Memory leak in Temporal History service v1.18.3

During our performance testing we noticed that the History service memory usage rises over time and does not decrease, even if there are no running workflows:

  1. We started 30k workflows, waited for all of them to complete and then observed that the memory_heapinuse metric stayed at 4Gb (with no running workflows), even after some time after completion. This was also confirmed by container memory metrics.
  2. Then we started another 30k workflows, once they completed the memory was at 8 Gb.
  3. After some time we started yet another 30k workflows and again the memory was at 12 Gb after completion.

We are running Temporal v1.18.3 with the following settings:
Number of shards: 4096
Service Scale: 1 / 1 / 1 / 1 (1 frontend container, 1 history container, etc)
Dynamic Config:

  - value: "on"
    constraints: {}
  - value: true
    constraints: {}
  - value: 255
    constraints: {}
  - value: true
  - value: true
  - value: true
  - value: true
  - value: true
  - value: true
# Remove this after upgrading to 1.19:
  - value: false

This is the heap profile of the history service after p2 (via pprof):

This is the heap profile diff of the heap state after p2 and before p2 (go tool pprof -diff_base):

Edit: in the initial post was 10k workflows, but I got it wrong - we start about 30k

Whats the persistence store you are using? What’s the retention period set on the namespace where you start your workflow executions?
My guess currently is that you might have a long retention period set, try setting it to a smaller value and monitor your memory use from workflow close to past the set retention period.

Also I think for the number of history shards you have too few history nodes, typically you want around max 500 shards per history node, would suggest adding more to distribute the shards across of them.

Hi @tihomir ! We are using MySQL as a persistence store, retention is 14 days. IMO the retention period should not be an issue here, because we are trying to execute 30k workflows multiple times during one day, I was not clear in the initial post.

We start 30k workflows - they all complete within 70 minutes. After 5 minutes we start another 30k workflows and etc, we are seeing the memory usage rise until it reaches the limit and then the container is restarted (but not before some period of slowness - probably because of more frequent GCs).

I’ve also run the tests with 512 shards - seeing the same behaviour, although the memory increments are smaller (+2.5 GB with 512 shards after 30k workflows vs +4 GB with 4096 shards after 30k workflows)

Maybe the root cause is in the LRU cache implementation for workflow executions? I would expect the entries to be evicted after TTL (which is 1 hour by default for history.cacheTTL), but looks like they still remain because the eviction for old workflows is never triggered (there is no Get / Delete for old workflow executions and there is no iteration over all history cache entries).

So in other words what happens (I assume) is old workflows remain in the history cache and are not evicted after TTL, they can only be evicted if the cache reaches its max size.

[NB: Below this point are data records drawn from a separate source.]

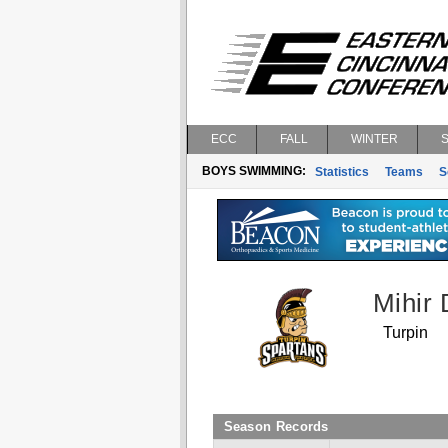
ECC
FALL
WINTER
BOYS SWIMMING:
Statistics
Teams
S
Mihir
Turpin
Season Records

This is because the cache implementation evicts the entry based on TTL only on Get/Delete/Put for this specific entry and also on iteration over entries (which for history cache is never performed).

If we take 512 shards, we get 30k workflows / 512 shards = 59 workflows per cache. To reach the max cache size of 512 we would need to execute our 30k workflows 512 / 59 = 8 times, but the RAM runs out already after 3 or 4 runs.

Is this by design? If not, maybe the cache implementation could be improved by adding configurable periodic TTL eviction for all entries (occasionally triggered on write for any entry for example)?

Since you have only one service pod to hold all your shards, your would want to reduce the per shard cache size. The config history.cacheMaxSize is entry count per shard.